Jere (pronounced Jerry) Daily worked for Boeing as an industrial engineer on the Minuteman missile during the 1962 Cuban missile crisis. After his time on the Minuteman, he was sent to New Orleans, where he worked on the first stage of the Saturn V. About 1965, Daily went to work at Cape Canaveral.
I got down there before they fired the first Apollo. I did get to go out on the launch site, and I did get to go in the transporter crawler [that moved the launch vehicle from the assembly building to the launch pad] and see the effectiveness in that. That was very interesting, because they had to keep it level going out. They used water. They used pipes going underneath it, and they had water levels on each corner so the water would balance. It was simple, but it worked. The pathway out there is gravel. I think I remember it being 6 feet deep to absorb any change when the crawler would go out there.

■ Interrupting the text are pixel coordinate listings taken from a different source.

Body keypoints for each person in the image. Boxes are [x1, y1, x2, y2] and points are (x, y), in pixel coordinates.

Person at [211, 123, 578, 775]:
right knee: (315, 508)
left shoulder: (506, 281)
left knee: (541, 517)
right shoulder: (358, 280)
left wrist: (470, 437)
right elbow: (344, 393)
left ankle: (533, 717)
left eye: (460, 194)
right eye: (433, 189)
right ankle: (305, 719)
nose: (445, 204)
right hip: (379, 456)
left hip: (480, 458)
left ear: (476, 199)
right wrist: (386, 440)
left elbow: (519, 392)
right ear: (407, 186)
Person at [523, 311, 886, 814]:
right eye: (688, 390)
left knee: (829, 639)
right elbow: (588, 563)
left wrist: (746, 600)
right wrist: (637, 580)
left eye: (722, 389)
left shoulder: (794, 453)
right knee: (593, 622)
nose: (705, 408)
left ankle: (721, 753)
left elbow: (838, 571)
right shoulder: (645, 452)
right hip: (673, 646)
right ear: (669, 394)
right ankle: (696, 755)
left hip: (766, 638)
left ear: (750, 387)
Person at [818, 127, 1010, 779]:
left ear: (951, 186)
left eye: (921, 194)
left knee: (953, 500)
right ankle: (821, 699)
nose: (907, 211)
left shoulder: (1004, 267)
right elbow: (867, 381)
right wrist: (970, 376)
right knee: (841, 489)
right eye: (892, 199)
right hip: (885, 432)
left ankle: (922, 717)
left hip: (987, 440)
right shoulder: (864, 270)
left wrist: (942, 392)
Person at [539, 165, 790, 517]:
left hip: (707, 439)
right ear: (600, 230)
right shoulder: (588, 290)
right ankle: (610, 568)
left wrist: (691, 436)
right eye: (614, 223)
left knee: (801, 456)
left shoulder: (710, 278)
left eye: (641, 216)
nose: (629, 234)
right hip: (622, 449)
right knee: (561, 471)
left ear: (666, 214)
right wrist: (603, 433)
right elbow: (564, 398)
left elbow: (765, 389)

When they first started Apollo, we lived in Titusville, about twelve miles away from the launch complex. We had had a swimming pool dug the day before they launched. The soil down there is very sandy, and there was a sump pump in the bottom of the area where they dug the pit. The water would seep in, and this sump pump would pump it out gradually. Well, when they launch the Apollo, it is latched down because it is liquid fuel, and it isn't released until it reaches full thrust. Well, the earth shakes. You can hear the rumble and feel the earth shake. In fact, we had some collectible plates on the wall in our kitchen, and we had actually taken those down. We were afraid they might fall. But the interesting and funny thing that happened was that the water came up so fast in the pool that the sump pump pumped it out and dug a six-foot furrow in our lawn.